__Textabschnitt__.

▶

“Daschanichsoschön”, das ist die Universalwendung, die die langhaarig-blonde Eppendorferin gebraucht (für die Kölner: das ist ein Hamburger Stadtteil, der zu den sogenannten “gehobenen” zählt, viel Altbausubstanz und hohe SUV-Dichte), wenn sie von immensen Schicksalschlägen erfährt, sei es ein Todesfall, eine Naturkatastrophe oder ein Reaktorunfall. Ekstatischer wird es dann allenfalls noch durch eine leicht gekräuselte Augenbraue. Mit überschwänglicher Emotionalität hat es der Hanseat eben nicht so. Und ein Dom fehlt auch, und zwar ein Echter, nicht so einen Rummelplatz mit seinen Juxbuden, der alle Vierteljahre auf dem Heiligengeistfeld gastiert.
Warum das unbedingt nötig ist? Hier sind fünf Gründe für den sofortigen Dombau an der Elbe:
Grund 1: Karneval
Der einzig wahre Großstädter hält Karneval entweder für eine folkloristische Veranstaltung, die dazu dient, betrunkenen Mädchen aus dem Dorf am Rhein ans Mieder zu gehen oder für die bemitleidenswerte Ausgeburt einer fehlgeleiteten katholischen Seele. “Ach ihr müsst zum Karneval, ihr Armen”. Schon deswegen muss zügig mit den Bauarbeiten begonnen werden, denn nur im dräuenden Schatten von hochgotischen Doppeltürmen lässt sich der eisige Nordwind schnell vergessen.

◀

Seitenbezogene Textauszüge
▶

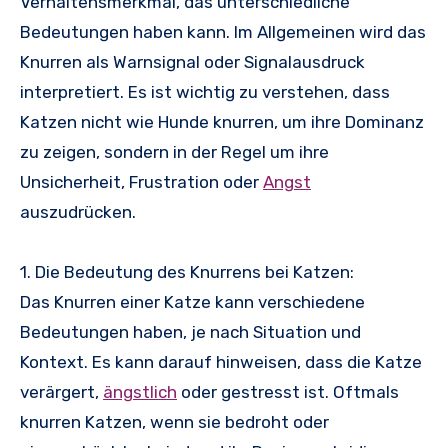
Verhaltensmerkmal, das unterschiedliche
Bedeutungen haben kann. Im Allgemeinen wird das
Knurren als Warnsignal oder Signalausdruck
interpretiert. Es ist wichtig zu verstehen, dass
Katzen nicht wie Hunde knurren, um ihre Dominanz
zu zeigen, sondern in der Regel um ihre
Unsicherheit, Frustration oder
Angst
auszudrücken.
1. Die Bedeutung des Knurrens bei Katzen:
Das Knurren einer Katze kann verschiedene
Bedeutungen haben, je nach Situation und
Kontext. Es kann darauf hinweisen, dass die Katze
verärgert,
ängstlich
oder gestresst ist. Oftmals
knurren Katzen, wenn sie bedroht oder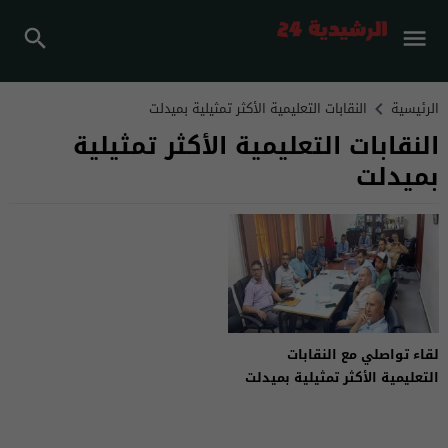
الرئيسية
النقابات التعليمية الأكثر تمثيلية بميدلت
النقابات التعليمية الأكثر تمثيلية
بميدلت
لقاء تواصلي مع النقابات
التعليمية الأكثر تمثيلية بميدلت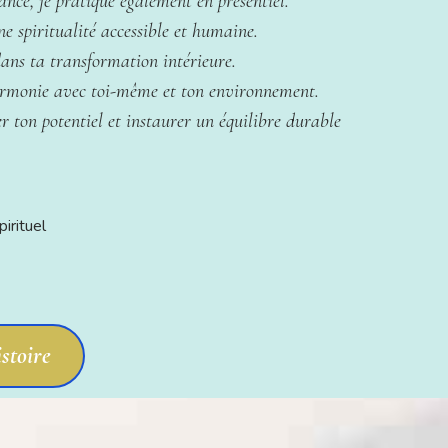
ce, je pratique également en présentiel.
ne spiritualité accessible et humaine.
dans ta transformation intérieure.
harmonie avec toi-même et ton environnement.
r ton potentiel et instaurer un équilibre durable
irituel
stoire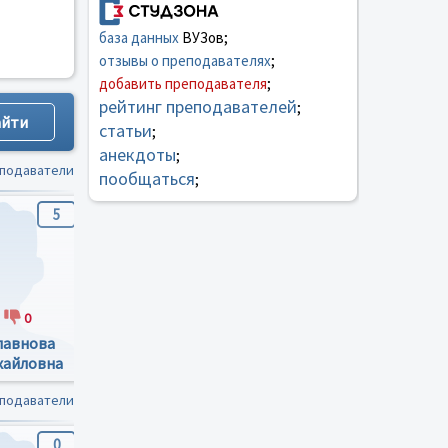
база данных
ВУЗов;
отзывы о преподавателях
;
добавить преподавателя
;
рейтинг преподавателей
;
статьи
;
анекдоты
;
еподаватели
пообщаться
;
5
4.8
4.8
0
2
0
2
0
лавнова
Целовальников
Ильясов Фардин
хайловна
Игорь Юрьевич
Касаинович
еподаватели
0
0
0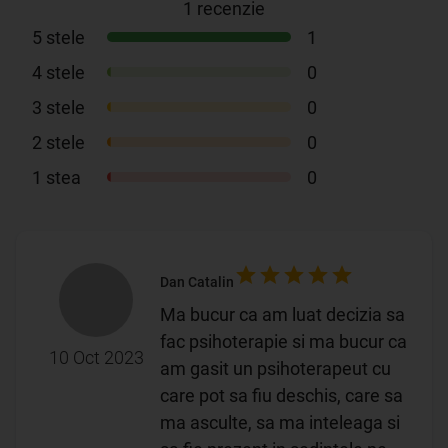
1
recenzie
5
stele
1
4
stele
0
3
stele
0
2
stele
0
1
stea
0
Dan Catalin
Ma bucur ca am luat decizia sa
fac psihoterapie si ma bucur ca
10 Oct 2023
am gasit un psihoterapeut cu
care pot sa fiu deschis, care sa
ma asculte, sa ma inteleaga si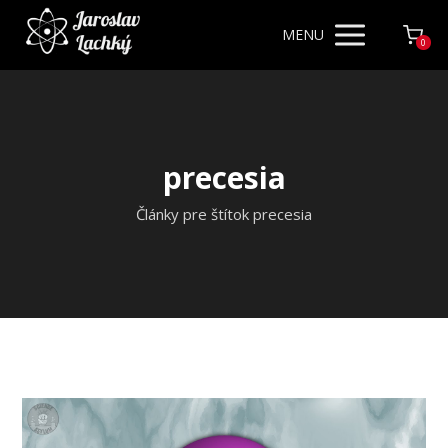
MENU
0
precesia
Články pre štítok precesia
Video
prehrávač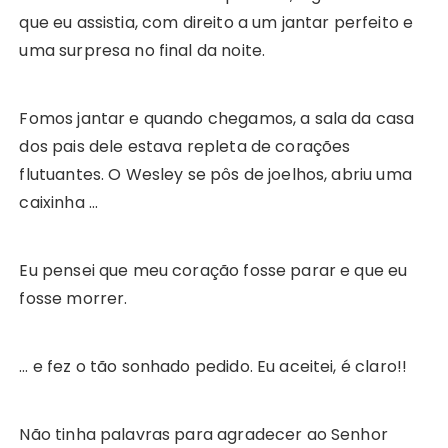
que eu assistia, com direito a um jantar perfeito e
uma surpresa no final da noite.
Fomos jantar e quando chegamos, a sala da casa
dos pais dele estava repleta de corações
flutuantes. O Wesley se pôs de joelhos, abriu uma
caixinha …
Eu pensei que meu coração fosse parar e que eu
fosse morrer.
… e fez o tão sonhado pedido. Eu aceitei, é claro!!
Não tinha palavras para agradecer ao Senhor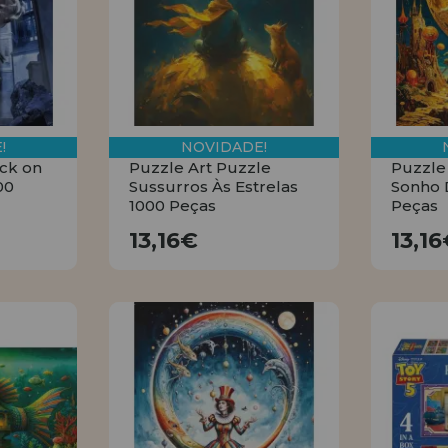
!
NOVIDADE!
ack on
Puzzle Art Puzzle
Puzzle
00
Sussurros Às Estrelas
Sonho 
1000 Peças
Peças
13,16€
13,16€
13,1
R
COMPRAR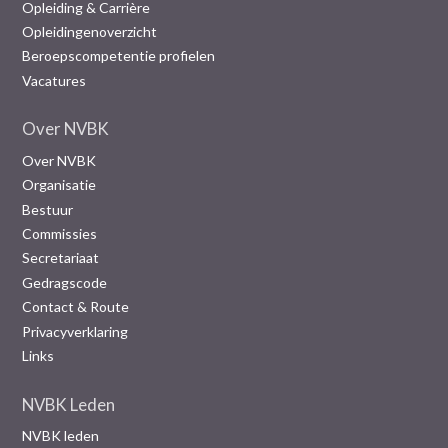
Opleiding & Carrière
Opleidingenoverzicht
Beroepscompetentie profielen
Vacatures
Over NVBK
Over NVBK
Organisatie
Bestuur
Commissies
Secretariaat
Gedragscode
Contact & Route
Privacyverklaring
Links
NVBK Leden
NVBK leden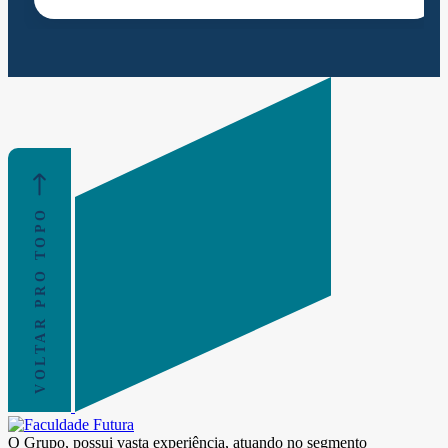
VOLTAR PRO TOPO
O Grupo, possui vasta experiência, atuando no segmento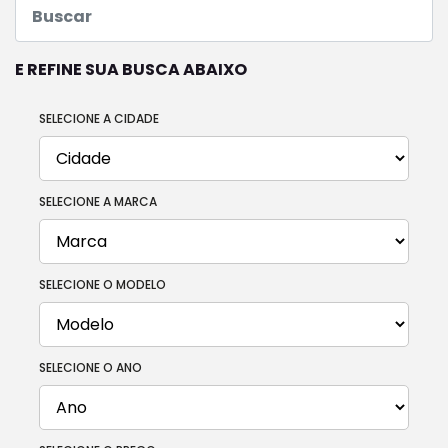
E REFINE SUA BUSCA ABAIXO
SELECIONE A CIDADE
SELECIONE A MARCA
SELECIONE O MODELO
SELECIONE O ANO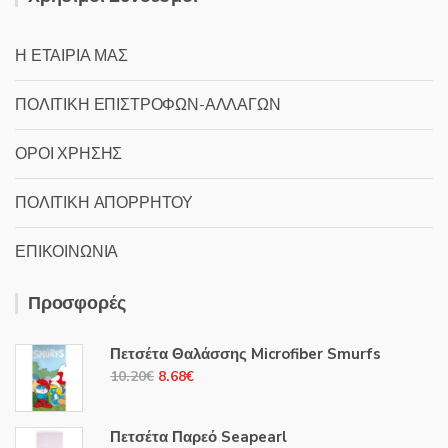
Η ΕΤΑΙΡΙΑ ΜΑΣ
ΠΟΛΙΤΙΚΗ ΕΠΙΣΤΡΟΦΩΝ-ΑΛΛΑΓΩΝ
ΟΡΟΙ ΧΡΗΣΗΣ
ΠΟΛΙΤΙΚΗ ΑΠΟΡΡΗΤΟΥ
ΕΠΙΚΟΙΝΩΝΙΑ
Προσφορές
Πετσέτα Θαλάσσης Microfiber Smurfs
Original
Η
10.20
€
8.68
€
price
τρέχουσα
was:
τιμή
Πετσέτα Παρεό Seapearl
10.20€.
είναι: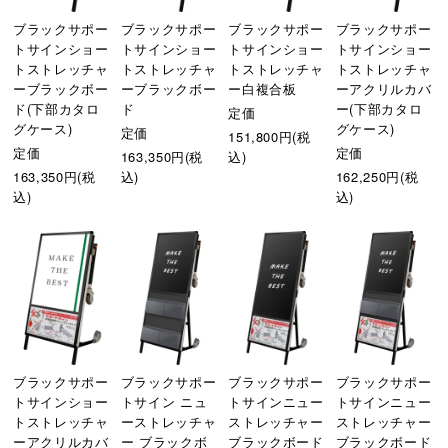
ブラックサポー
ブラックサポー
ブラックサポー
ブラックサポー
トサインショー
トサインショー
トサインショー
トサインショー
トストレッチャ
トストレッチャ
トストレッチャ
トストレッチャ
ーブラックボー
ーブラックボー
ー白複合板
ーアクリルカバ
ド(下部カタロ
ド
ー(下部カタロ
定価
グケース)
グケース)
定価
151,800円(税
定価
定価
163,350円(税
込)
163,350円(税
込)
162,250円(税
込)
込)
ブラックサポー
ブラックサポー
ブラックサポー
ブラックサポー
トサインショー
トサイン ニュ
トサインニュー
トサインニュー
トストレッチャ
ーストレッチャ
ストレッチャー
ストレッチャー
ーアクリルカバ
ー ブラックボ
ブラックボード
ブラックボード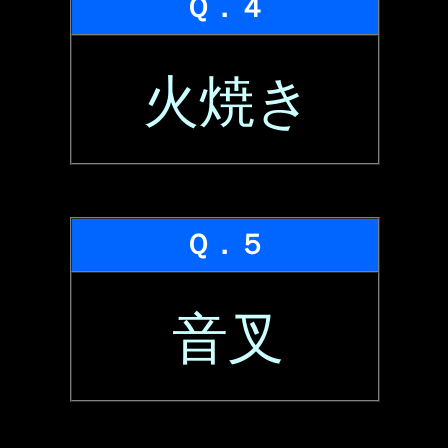
Ｑ．４
火焼き
Ｑ．５
音叉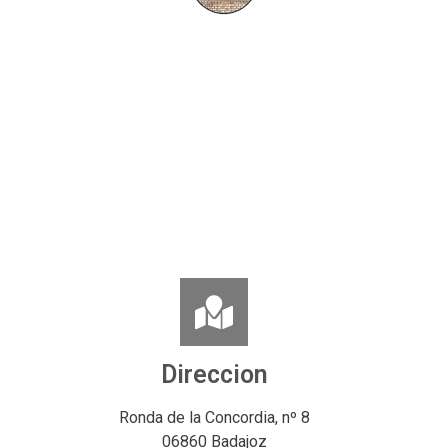
Direccion
Ronda de la Concordia, nº 8
06860 Badajoz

◀

__Aufgabe__. Geben Sie den Text über einen Dom für Hamburg von „Warum das unbedingt“ bis „Nordwind schnell vergessen.“ erneut wieder und ersetzen Sie dabei „Karneval“ durch „Fasching“.

__Ergebnis__.
Warum das unbedingt nötig ist? Hier sind fünf Gründe für den sofortigen Dombau an der Elbe:
Grund 1: Fasching
Der einzig wahre Großstädter hält Fasching entweder für eine folkloristische Veranstaltung, die dazu dient, betrunkenen Mädchen aus dem Dorf am Rhein ans Mieder zu gehen oder für die bemitleidenswerte Ausgeburt einer fehlgeleiteten katholischen Seele. “Ach ihr müsst zum Fasching, ihr Armen”. Schon deswegen muss zügig mit den Bauarbeiten begonnen werden, denn nur im dräuenden Schatten von hochgotischen Doppeltürmen lässt sich der eisige Nordwind schnell vergessen.